SWITCHES
We have made mention several times of turning on or off one or more lights, and now, perhaps, you would like to know how this is done.
Suppose the electricity was traveling through wires to one or several lamps, it would light up those lamps as long as the wires provided a path to travel in, but if you were to cut out one of them, which is called "breaking the circuit," there would be no road for the electricity to follow, and, consequently, its course would be stopped short and the lamps would go out. You will remember that electricity must have a complete circuit or it can do no work, and in electric lighting it is always a metallic circuit that is used.
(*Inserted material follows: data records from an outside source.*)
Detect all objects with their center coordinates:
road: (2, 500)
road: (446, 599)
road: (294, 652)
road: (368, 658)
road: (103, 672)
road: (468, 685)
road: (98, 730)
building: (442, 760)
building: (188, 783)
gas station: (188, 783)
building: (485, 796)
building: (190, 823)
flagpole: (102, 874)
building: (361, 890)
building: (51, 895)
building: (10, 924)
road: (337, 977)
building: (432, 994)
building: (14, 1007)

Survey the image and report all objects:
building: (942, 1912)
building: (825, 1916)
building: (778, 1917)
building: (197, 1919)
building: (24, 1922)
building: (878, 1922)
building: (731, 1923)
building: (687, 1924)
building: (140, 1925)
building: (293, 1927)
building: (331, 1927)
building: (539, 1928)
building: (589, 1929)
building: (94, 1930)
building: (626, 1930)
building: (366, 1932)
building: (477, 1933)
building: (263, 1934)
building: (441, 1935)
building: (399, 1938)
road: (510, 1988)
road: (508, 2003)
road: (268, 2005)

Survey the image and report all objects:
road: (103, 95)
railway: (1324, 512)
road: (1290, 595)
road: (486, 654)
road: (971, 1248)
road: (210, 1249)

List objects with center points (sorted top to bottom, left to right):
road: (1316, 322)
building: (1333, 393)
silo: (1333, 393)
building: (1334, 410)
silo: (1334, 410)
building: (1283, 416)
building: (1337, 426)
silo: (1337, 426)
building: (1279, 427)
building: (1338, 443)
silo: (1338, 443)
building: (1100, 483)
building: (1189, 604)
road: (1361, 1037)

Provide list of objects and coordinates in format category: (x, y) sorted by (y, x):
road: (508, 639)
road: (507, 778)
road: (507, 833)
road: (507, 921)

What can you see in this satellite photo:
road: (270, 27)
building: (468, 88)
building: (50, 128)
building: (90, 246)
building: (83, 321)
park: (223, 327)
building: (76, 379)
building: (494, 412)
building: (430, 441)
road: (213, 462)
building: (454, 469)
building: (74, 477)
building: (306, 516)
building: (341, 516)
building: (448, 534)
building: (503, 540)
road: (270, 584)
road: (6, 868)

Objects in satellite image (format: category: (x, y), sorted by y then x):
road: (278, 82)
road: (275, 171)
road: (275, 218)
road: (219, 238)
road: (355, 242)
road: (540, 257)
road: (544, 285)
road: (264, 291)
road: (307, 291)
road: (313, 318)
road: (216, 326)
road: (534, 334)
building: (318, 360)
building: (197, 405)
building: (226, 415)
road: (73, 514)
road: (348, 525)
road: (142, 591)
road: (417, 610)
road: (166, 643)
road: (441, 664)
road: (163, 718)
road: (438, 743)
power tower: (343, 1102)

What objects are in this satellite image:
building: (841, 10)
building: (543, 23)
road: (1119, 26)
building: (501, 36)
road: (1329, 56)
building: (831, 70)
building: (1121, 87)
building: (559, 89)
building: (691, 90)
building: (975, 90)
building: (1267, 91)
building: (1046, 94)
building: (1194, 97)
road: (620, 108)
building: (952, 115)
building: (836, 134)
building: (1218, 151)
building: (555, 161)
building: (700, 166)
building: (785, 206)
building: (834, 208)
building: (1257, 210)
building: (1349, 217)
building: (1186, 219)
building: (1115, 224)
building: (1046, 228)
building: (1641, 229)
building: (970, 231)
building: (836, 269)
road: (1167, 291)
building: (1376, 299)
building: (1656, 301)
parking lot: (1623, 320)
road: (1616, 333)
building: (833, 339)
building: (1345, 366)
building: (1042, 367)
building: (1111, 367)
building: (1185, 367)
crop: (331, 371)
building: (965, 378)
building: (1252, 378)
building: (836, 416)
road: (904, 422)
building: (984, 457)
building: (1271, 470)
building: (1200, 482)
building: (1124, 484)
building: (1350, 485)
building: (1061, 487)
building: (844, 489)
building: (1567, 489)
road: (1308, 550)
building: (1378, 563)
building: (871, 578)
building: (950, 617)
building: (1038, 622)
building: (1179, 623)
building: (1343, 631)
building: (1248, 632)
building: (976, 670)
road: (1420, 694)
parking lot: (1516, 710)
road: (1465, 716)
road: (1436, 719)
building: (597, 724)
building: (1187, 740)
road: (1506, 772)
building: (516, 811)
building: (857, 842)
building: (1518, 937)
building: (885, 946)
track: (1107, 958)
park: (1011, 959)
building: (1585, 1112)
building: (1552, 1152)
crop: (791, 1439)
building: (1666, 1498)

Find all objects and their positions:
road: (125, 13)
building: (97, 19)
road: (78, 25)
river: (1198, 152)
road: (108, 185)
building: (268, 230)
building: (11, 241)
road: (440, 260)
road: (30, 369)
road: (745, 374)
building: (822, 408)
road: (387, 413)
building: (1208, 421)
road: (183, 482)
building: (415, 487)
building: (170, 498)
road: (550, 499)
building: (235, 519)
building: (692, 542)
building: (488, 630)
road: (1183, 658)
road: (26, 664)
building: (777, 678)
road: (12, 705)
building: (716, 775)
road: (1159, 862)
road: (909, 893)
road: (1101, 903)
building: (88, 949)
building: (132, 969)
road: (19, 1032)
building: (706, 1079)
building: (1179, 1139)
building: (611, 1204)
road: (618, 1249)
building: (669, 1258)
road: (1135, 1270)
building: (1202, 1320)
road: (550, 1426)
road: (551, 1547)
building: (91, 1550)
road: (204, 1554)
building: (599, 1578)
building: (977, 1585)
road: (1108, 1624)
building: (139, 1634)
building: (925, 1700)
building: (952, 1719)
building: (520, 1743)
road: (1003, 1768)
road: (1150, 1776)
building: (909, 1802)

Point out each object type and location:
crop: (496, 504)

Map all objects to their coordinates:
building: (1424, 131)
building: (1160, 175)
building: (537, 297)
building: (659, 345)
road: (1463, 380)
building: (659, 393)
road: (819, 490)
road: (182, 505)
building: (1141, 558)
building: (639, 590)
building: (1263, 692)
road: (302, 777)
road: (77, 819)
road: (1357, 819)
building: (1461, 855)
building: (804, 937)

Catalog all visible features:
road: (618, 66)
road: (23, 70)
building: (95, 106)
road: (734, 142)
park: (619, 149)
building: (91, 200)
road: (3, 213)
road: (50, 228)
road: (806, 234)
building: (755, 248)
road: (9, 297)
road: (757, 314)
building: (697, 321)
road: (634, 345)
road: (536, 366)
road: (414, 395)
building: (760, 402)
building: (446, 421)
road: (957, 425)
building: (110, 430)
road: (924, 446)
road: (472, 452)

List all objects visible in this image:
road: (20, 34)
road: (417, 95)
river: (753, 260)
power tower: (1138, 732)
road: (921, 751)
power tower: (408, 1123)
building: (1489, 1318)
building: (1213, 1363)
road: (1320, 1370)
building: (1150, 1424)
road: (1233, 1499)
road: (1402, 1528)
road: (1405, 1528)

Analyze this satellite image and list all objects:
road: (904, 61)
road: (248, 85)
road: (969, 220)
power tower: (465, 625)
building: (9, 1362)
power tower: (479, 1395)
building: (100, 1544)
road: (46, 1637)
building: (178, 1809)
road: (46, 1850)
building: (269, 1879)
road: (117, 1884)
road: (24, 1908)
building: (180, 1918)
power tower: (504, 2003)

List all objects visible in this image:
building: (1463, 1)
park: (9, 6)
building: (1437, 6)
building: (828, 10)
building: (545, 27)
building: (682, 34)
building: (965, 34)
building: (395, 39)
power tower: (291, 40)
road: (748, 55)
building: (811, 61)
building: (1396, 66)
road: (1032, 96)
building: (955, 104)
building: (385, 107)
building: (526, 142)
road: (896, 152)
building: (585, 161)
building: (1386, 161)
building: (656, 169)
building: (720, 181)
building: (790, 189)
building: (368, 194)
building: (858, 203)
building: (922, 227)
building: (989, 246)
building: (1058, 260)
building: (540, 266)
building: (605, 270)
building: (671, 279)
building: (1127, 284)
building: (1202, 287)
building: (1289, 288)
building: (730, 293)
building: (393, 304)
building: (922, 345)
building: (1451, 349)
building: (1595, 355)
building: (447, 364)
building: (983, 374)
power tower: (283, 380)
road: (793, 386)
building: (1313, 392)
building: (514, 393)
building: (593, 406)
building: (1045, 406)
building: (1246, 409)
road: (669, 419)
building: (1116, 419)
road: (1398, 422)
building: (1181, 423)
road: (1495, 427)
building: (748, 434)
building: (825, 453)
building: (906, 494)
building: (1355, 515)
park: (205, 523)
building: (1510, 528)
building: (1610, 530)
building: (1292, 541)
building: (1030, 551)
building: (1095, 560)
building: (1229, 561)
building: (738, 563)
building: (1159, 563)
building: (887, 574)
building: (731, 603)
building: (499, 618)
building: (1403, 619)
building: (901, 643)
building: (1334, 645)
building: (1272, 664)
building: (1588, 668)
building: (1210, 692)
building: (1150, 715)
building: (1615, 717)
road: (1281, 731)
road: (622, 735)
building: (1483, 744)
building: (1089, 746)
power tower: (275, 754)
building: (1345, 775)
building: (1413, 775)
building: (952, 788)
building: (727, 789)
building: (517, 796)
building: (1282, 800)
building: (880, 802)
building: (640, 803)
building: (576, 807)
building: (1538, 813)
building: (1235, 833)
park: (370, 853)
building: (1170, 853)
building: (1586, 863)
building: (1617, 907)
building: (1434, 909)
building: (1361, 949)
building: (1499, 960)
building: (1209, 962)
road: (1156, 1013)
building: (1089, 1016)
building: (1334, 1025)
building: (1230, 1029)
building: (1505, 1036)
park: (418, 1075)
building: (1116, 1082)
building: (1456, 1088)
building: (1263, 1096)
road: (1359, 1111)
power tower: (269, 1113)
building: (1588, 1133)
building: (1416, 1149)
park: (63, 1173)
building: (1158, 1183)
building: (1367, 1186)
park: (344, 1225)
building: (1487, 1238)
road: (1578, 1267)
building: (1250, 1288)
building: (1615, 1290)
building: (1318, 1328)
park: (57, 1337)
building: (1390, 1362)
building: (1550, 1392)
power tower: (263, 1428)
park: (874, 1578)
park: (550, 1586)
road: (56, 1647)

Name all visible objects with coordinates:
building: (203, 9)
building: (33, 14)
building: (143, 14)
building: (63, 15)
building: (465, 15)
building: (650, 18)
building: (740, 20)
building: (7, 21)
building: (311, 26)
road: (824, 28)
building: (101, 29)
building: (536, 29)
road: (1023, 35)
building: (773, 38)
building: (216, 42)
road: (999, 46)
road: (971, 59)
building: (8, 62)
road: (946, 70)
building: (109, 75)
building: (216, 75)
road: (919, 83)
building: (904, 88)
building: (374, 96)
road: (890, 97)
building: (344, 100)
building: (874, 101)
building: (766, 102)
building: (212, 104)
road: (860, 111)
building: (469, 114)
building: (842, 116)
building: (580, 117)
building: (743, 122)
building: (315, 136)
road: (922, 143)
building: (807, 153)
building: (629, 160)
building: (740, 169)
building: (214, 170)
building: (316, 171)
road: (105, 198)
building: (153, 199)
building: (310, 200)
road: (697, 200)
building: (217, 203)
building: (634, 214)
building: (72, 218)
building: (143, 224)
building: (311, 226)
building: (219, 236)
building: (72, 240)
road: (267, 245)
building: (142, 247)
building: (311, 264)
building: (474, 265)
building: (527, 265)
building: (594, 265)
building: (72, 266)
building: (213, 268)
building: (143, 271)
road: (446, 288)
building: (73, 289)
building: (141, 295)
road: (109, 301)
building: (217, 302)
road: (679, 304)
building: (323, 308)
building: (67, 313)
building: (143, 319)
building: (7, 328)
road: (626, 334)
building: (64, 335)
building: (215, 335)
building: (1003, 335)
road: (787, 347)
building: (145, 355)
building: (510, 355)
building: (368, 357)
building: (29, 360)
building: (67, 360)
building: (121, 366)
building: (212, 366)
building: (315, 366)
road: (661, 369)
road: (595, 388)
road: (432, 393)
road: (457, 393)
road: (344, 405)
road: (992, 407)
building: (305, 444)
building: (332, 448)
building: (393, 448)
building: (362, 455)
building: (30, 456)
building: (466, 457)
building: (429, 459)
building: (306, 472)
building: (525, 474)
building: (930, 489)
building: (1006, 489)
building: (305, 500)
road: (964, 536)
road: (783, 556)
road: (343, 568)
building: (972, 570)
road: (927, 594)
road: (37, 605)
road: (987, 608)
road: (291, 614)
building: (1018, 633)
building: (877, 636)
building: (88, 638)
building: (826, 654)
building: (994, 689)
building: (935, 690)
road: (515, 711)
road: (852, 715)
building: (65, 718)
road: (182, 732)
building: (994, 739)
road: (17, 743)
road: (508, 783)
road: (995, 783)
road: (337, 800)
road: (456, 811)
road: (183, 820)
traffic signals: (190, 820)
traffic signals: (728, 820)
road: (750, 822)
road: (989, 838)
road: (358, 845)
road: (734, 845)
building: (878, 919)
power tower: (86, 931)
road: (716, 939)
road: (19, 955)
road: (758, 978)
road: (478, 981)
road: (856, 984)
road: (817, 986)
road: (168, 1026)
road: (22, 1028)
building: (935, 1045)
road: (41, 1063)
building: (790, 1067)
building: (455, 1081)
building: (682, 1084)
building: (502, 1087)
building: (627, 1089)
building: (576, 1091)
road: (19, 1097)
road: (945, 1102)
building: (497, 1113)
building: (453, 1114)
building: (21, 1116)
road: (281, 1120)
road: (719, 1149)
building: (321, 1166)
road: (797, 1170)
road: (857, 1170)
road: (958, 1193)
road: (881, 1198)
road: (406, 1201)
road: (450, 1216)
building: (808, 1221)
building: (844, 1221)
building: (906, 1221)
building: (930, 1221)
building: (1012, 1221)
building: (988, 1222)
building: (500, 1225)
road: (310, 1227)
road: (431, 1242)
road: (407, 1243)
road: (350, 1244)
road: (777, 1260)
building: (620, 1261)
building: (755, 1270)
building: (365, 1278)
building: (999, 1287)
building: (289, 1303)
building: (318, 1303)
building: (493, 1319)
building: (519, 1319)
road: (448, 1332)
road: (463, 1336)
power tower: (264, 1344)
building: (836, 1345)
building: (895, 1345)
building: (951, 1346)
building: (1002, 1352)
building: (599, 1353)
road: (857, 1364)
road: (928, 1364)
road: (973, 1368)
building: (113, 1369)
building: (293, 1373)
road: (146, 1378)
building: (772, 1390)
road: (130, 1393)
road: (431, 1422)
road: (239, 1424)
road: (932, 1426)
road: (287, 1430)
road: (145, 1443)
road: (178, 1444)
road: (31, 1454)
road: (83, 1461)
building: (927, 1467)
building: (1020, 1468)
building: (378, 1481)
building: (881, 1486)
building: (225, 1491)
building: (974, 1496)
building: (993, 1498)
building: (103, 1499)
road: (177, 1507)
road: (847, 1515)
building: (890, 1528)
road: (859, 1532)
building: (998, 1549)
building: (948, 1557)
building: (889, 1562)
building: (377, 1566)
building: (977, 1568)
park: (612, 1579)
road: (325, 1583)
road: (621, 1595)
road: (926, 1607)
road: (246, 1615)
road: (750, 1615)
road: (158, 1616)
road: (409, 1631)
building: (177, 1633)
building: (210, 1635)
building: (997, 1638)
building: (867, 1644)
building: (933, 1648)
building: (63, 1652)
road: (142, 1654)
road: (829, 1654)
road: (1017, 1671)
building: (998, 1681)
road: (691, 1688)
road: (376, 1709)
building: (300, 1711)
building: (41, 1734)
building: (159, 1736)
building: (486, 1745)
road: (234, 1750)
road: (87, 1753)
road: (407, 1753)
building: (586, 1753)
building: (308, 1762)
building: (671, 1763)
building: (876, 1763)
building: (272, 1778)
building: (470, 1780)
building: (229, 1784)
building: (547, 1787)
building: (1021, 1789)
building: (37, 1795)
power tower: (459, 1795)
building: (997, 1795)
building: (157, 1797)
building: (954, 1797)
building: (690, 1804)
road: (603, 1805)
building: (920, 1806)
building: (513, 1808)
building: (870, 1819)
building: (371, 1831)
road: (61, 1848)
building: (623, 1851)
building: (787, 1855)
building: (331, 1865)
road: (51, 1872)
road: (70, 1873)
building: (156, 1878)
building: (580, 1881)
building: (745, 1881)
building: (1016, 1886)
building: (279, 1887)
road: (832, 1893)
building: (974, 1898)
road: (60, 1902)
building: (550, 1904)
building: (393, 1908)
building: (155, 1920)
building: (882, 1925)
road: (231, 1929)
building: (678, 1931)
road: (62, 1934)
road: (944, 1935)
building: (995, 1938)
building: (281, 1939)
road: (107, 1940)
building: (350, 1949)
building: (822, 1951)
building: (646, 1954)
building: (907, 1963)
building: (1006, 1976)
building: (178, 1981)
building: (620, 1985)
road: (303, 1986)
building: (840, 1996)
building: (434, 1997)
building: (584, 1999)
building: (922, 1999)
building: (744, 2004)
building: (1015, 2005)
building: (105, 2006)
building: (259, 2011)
Now, the switch is simply a device which is used to break the circuit so that the current cannot pass on. The simplest form of switch is seen in the sketch. (Fig. 26.)
Fig. 26
You will see that there is a wire cut in two, and to one piece is attached a metallic piece, A, which turns one way or the other, and when it is turned so as to touch the other part of the wire the circuit is closed and the electricity goes from the lower part of the wire through the metallic piece A to the other part of the wire, thus making a complete circuit or path for the electricity to travel in.
If we turn the piece A away from the upper wire this breaks the circuit and cuts off the path, and, of course, the lamps would go out.
This is the principle of the switch, and, although they are made in thousands of ways, switches all have the same object—namely, the closing and breaking of the circuit, whether it is for one or a hundred lamps.